All of which led to 43 percent shooting, 17 turnovers and just barely a point per possession for Miami. Couple with Nick Young’s 30 points on 23 shots and Kirk Hinrich’s 12 assists, this game had all the makings to fulfill the classic trap-game scenario.

And yet the HEAT still found a way to win in, literally, the final minute, which is where we’ll go to now as, given the circumstances, the other 47 minutes are hardly indicative of Miami’s long-term play. At least until you consider that with most things, including themselves, going against them, the HEAT were never down by more than 10.

“We stayed tough enough to at least stay within striking distance,” Spoelstra said.

LeBron James’ gambling steal and dunk with 1:38 to play put the HEAT down three, but a badly missed three from Dwyane Wade on the following possession, and a Josh Howard push-shot in the lane (created off Hinrich’s penetration), had them down five with 32.6 seconds left.

Now, at this point, Chris Bosh had seven turnovers to go with just 15 points. Things were clearly not going his way. So, Spoelstra forced the issue.

The play drawn up out of the timeout was not only for Bosh, but a pick-and-pop play to get Bosh a three just right of the top of the key.

All net.

With 27.7 left, the HEAT barely had time left to get a stop, grab the rebound and call timeout, so they opted to foul. This put Howard at the line, where he went 1-of-2. The only problem being, the HEAT forgot to box out, and Howard grabbed his own miss.

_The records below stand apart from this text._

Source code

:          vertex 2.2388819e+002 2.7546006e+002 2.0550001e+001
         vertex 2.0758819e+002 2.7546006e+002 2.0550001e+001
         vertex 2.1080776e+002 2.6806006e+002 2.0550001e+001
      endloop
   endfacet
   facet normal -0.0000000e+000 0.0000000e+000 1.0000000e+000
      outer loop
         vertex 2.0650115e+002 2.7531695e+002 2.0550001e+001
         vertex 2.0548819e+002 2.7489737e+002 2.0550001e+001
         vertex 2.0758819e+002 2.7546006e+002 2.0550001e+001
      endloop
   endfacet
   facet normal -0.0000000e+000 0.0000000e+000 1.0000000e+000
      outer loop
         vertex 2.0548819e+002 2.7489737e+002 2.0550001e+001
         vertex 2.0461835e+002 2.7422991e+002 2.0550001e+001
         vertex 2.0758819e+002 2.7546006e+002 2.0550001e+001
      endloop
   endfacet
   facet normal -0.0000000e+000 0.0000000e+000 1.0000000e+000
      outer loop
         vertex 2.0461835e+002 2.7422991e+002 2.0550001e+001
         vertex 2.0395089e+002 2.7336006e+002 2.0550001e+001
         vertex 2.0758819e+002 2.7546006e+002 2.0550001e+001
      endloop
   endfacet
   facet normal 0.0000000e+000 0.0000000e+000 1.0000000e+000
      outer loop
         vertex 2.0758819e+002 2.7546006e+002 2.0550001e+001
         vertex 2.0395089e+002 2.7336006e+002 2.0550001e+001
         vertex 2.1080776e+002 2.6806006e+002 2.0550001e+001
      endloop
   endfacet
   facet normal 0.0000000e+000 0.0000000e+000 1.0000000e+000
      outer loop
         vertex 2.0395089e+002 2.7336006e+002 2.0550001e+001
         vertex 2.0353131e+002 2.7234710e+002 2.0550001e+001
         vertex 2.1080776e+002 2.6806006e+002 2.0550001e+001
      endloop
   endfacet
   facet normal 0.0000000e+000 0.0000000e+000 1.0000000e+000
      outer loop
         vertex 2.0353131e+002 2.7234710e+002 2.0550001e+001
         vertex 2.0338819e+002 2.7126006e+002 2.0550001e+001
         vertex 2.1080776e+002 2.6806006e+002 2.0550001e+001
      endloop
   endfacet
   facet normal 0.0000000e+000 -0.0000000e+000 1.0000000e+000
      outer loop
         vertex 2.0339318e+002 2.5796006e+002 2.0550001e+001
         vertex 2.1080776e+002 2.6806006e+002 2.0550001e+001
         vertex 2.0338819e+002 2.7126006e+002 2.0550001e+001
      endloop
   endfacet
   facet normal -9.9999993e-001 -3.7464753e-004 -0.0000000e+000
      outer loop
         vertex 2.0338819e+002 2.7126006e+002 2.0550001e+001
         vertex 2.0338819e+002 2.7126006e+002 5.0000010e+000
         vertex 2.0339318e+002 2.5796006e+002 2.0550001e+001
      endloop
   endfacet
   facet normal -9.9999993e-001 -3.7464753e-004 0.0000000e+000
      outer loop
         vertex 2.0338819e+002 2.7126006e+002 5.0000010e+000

Miami fouled to put him back at the line, and Howard made 1-of-2 again. The HEAT found themselves down four with 18.4 to play, and one timeout remaining.

So what did Spoelstra do? Go right back to Bosh.

Catching the ball in almost the exact same spot out of a timeout, this time Bosh up-faked Andray Blatche behind the arc and drew the foul. He went 2-of-3 from the line, and immediately after the final make, Wade got Young off-balance as he tried to catch the inbounds, creating a steal for James Jones.

For his first two points of the game, Jones went 2-for-2 at the line to tie it up with 13.6 to go.

The HEAT found some good fortune when Hinrich missed 1-of-2 at the line – the third consecutive Wizards player to do so – and then again when Washington chose to double James on the inbounds, leaving Wade open to receive the pass near mid-court. Wade then drove straight down the middle, drawing a foul on Blatche right in front of the rim.

Two free throws later, and a stop of Hinrich by Bosh on the other end, and Wade was throwing the ball in the air as the HEAT pulled out the improbably win, one they were they were lucky to earn. But at the same time, they were good enough to create their own luck.

“You have to win some of these games where you play poorly. You have to find a way, somehow some way,” Spoelstra said. “These are games that great teams find a way to win, when it’s not always going well.”